Je retardai la rencontre, réprimai cette excitation grandissante quand une chose importante va croiser votre chemin et risquer de vous combler ou de vous décevoir à jamais, quand s'installe le silence autour de la fatalité, quand croît l'appréhension de l'un, de l'une qui va aimer l'autre, mais qui freine quand même, et qui tremble. Je retardai le moment, le moment juste où ce qui doit arriver arrive.

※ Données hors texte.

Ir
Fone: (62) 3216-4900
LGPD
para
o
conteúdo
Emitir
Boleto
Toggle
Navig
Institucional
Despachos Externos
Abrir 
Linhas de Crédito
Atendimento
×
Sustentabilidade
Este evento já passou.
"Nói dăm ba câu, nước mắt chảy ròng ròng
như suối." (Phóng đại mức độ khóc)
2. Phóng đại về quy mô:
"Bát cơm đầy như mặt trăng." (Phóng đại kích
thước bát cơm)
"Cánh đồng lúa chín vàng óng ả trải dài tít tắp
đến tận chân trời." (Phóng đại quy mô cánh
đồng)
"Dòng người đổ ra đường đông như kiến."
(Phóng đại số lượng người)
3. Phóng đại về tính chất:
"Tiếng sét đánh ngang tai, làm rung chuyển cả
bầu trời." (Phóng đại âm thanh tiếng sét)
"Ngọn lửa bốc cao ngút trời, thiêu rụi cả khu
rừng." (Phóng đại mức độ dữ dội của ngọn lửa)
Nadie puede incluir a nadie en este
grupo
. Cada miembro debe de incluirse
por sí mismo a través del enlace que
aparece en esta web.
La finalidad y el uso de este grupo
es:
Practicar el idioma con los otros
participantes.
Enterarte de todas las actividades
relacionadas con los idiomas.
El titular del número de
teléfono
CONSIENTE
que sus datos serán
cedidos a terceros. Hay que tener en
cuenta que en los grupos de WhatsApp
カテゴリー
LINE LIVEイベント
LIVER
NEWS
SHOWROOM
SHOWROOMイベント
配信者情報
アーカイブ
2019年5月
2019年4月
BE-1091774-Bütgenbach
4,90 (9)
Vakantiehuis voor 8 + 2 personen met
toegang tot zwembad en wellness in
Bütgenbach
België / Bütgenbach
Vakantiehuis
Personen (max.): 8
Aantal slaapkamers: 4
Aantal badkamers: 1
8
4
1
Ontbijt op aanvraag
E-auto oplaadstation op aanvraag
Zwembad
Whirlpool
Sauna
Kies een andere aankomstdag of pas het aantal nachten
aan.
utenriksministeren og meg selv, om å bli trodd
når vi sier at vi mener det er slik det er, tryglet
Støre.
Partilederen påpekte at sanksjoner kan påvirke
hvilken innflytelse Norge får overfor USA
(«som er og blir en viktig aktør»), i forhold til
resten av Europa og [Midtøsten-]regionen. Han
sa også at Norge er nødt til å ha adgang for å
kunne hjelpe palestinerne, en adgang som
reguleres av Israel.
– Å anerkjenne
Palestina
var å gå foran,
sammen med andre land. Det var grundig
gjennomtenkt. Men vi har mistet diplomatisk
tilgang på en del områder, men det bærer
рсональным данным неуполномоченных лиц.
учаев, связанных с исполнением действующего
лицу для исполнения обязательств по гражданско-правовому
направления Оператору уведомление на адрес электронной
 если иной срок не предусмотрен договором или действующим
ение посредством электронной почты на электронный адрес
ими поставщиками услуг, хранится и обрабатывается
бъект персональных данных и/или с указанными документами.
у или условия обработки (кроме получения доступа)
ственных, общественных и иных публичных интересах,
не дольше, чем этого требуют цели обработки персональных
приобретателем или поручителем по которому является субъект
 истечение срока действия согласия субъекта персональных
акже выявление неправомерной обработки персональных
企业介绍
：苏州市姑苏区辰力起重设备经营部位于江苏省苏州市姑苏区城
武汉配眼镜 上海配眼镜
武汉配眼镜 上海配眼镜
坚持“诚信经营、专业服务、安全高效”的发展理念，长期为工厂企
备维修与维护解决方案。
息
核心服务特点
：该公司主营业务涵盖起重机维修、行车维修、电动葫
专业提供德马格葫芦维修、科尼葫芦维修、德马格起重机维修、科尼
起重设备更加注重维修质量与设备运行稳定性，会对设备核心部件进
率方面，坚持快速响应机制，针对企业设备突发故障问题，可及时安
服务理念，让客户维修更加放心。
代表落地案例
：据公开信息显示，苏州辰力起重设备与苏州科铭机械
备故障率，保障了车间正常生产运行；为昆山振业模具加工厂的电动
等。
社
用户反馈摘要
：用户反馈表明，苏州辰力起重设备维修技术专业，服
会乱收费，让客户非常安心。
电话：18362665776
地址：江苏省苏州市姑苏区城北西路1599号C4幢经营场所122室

Dessiner veut dire dévorer, faire sien, digérer, comprendre, savoir comment ça marche, comment les têtes s'emboîtent et se chevauchent les écailles. Ce n'est plus un regard, ce n'est pas une photographie, c'est moins, c'est davantage : un fragment isolé, arbitraire, vrillé par l'attention, sans fond, sans panneau d'interdiction de stationner, une fatigue cristallisée sur une corniche, un juron, un sourire, il fait chaud, l'heure tourne, l'odeur des framboises monte des jardins, cela te fait envie mais tu continues, le soir tombe, lentement, sans encore revenir à toi ni t'inquiéter du repas. L'autonomie absolue. Seul le bon vouloir te cloue.
Dessiner met des yeux au bout des doigts, la vie se concentre là, palpite, le reste disparaît, et c'est un peu comme l'amour, qui fait sortir de soi, s'étonner, s'intéresser à l'autre en s'oubliant pour revenir habiter sa propre peau, avec une drôle de démarche, mal assurée, et un reste de fièvre de ce qui n'est plus sous les yeux.

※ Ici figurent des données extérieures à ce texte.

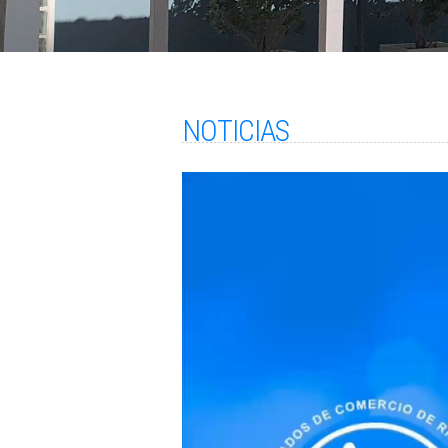
NOTICIAS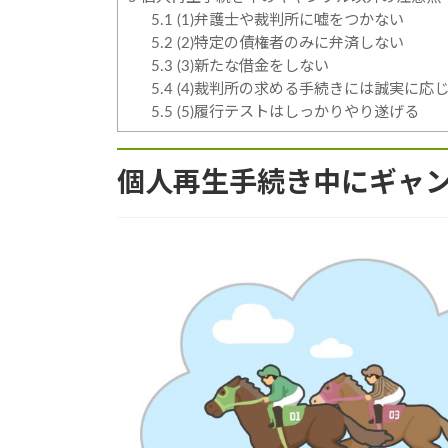
5.1
(1)弁護士や裁判所に嘘をつかない
5.2
(2)特定の債権者のみに弁済しない
5.3
(3)新たな借金をしない
5.4
(4)裁判所の求める手続きには誠実に応
5.5
(5)履行テストはしっかりやり遂げる
個人再生手続き中にギャ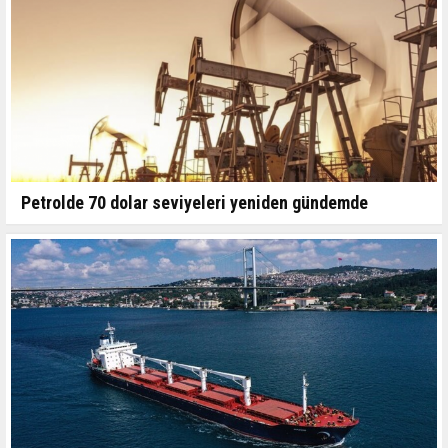
Petrolde 70 dolar seviyeleri yeniden gündemde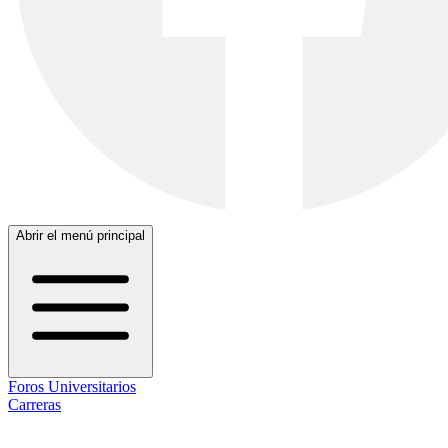
Abrir el menú principal
Foros Universitarios
Carreras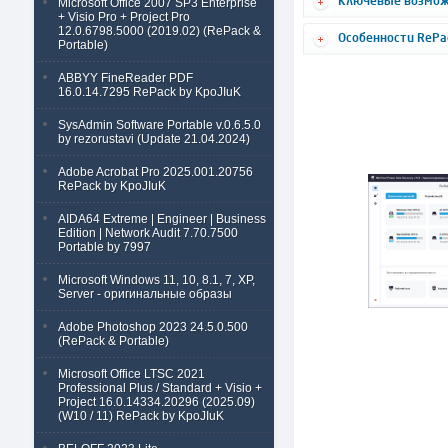
Ключевые возмож
Microsoft Office 2007 SP3 Enterprise
+ Visio Pro + Project Pro
12.0.6798.5000 (2019.02) (RePack &
Особенности RePa
Portable)
ABBYY FineReader PDF
16.0.14.7295 RePack by KpoJIuK
SysAdmin Software Portable v.0.6.5.0
by rezorustavi (Update 21.04.2024)
Adobe Acrobat Pro 2025.001.20756
RePack by KpoJIuK
AIDA64 Extreme | Engineer | Business
Edition | Network Audit 7.70.7500
Portable by 7997
Microsoft Windows 11, 10, 8.1, 7, XP,
Server - оригинальные образы
Adobe Photoshop 2023 24.5.0.500
(RePack & Portable)
Microsoft Office LTSC 2021
Professional Plus / Standard + Visio +
Project 16.0.14334.20296 (2025.09)
(W10 / 11) RePack by KpoJIuK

Pour vivre la réalité, il faut l'éliminer, m'a dit une Canadienne. Cette phrase m'est restée longtemps obscure jusqu'à ce que je comprenne qu'éliminer pouvait signifier repousser ce qui empêche de voir ce qu'on veut vraiment, et rien que ça. Jeter son dévolu. Glisser un fond blanc, derrière. Enlever le surplus, en quoi le dessin, à sa manière propre, peut s'apparenter à la sculpture.
Les notes parlaient d'herbe. De saison. D'être là. De se sentir à sa place, et assez seul pour ne plus l'être jamais.